Unlike many long-haired dog breeds, occasional combing is quite sufficient for the Deerhound. Rather infrequent washing of the coat (increased with water), but is also useful.
It counts to the care that the dog, as you already know, needs a lot of love. Extensive petting a Deerhound particularly enjoys. This also contributes to the bond between man and animal.
If your four-legged friend receives a lot of attention and love, his attitude is not a problem even for beginners. However, this also includes sufficient space and application.
When it comes to education, here's what you should consider:
The dog needs a consistent, but loving education. Especially the innate hunting instinct should be stopped early. So that the urge can not arise big in the first place.

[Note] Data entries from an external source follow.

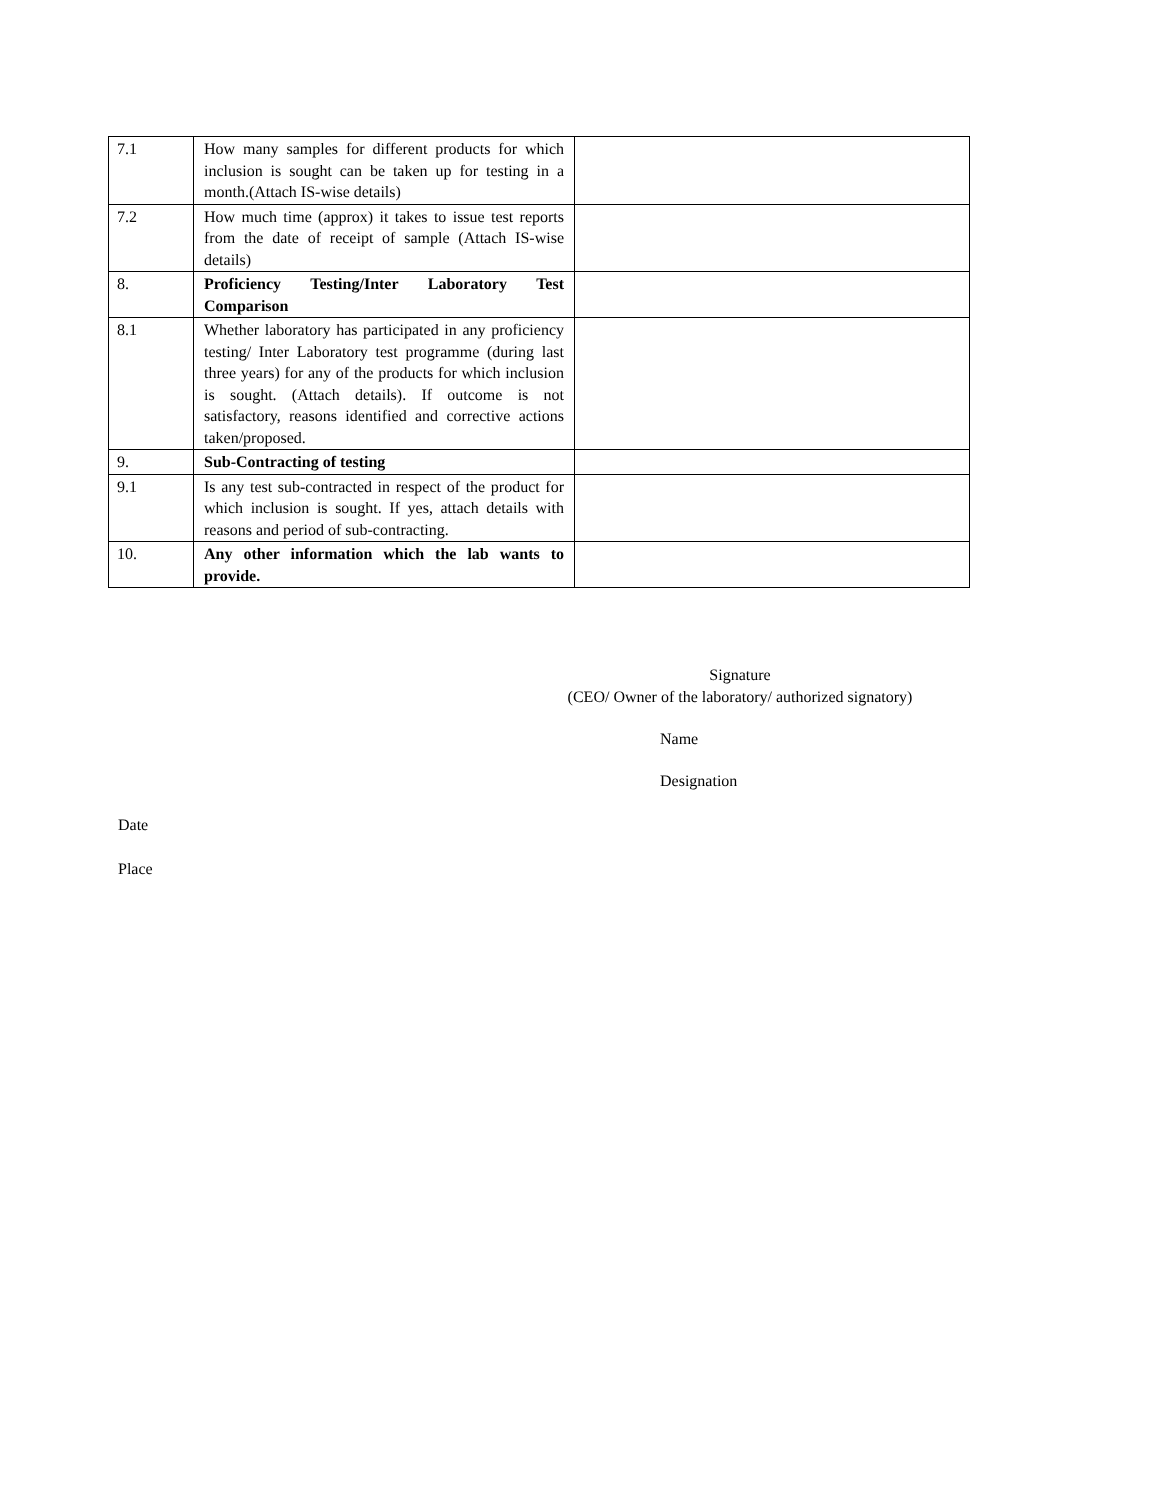| 7.1 | How many samples for different products for which inclusion is sought can be taken up for testing in a month.(Attach IS-wise details) | |
| 7.2 | How much time (approx) it takes to issue test reports from the date of receipt of sample (Attach IS-wise details) | |
| 8. | Proficiency Testing/Inter Laboratory Test Comparison | |
| 8.1 | Whether laboratory has participated in any proficiency testing/ Inter Laboratory test programme (during last three years) for any of the products for which inclusion is sought. (Attach details). If outcome is not satisfactory, reasons identified and corrective actions taken/proposed. | |
| 9. | Sub-Contracting of testing | |
| 9.1 | Is any test sub-contracted in respect of the product for which inclusion is sought. If yes, attach details with reasons and period of sub-contracting. | |
| 10. | Any other information which the lab wants to provide. | |
Signature
(CEO/ Owner of the laboratory/ authorized signatory)
Name
Designation
Date
Place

Please also be sure to remember regular vet visits, as well as tick and flea protection. And also worming must be performed.
As you have already learned in advance, a Deerhound needs sufficient exercise. Therefore, for example, a jogging leash with harness is recommended.
Your darling will especially like agility equipment. Here, for example, you can use tires, tunnels, bridges or seesaws.
But also litter toys for extensive running Scottish deer dogs gladly accept. Otherwise, actually every dog breed loves a cozy basket and chew toys.
But you should also think about treats, in addition to the right food.
Origin & History
Deerhounds, just like Irish Wolfhounds, belong to the Celtic sighthounds. The Deerhound, also known as Scottish Deerhounds, got its name also because of that. The name of the breed Deerhound is composed of two words. The word Deer, which is in Scottish Deer means and Hound = dog.
Wondering how the name came about?
In the past, the Deerhound was used by Scottish clans for hunting deer. During the procedure, the dogs usually chased the game in pairs. The faster of the two drove the animal. While the larger and at the same time heavier then pulled the deer to the ground. Until the hunter came, the game was so then fixed.
Unfortunately, deer hunting was not without danger for the greyhound. And so some of the Deerhounds died during this time. When a little later the firearms came into use, the Scottish Deerhound lost his post.
In the Middle Ages, the British dog breed was led by the Scottish nobility as a status symbol. In Germany itself, the breed first appeared increasingly between the 20th and 30th centuries.
Around the year 1830, the Deerhound almost died out. Fortunately, two brothers took on the Highland breed. They bred the Clonsay Line from the best remaining specimens.
In 1886, not only was the breed standard established. Also the British Deerhound Club was founded.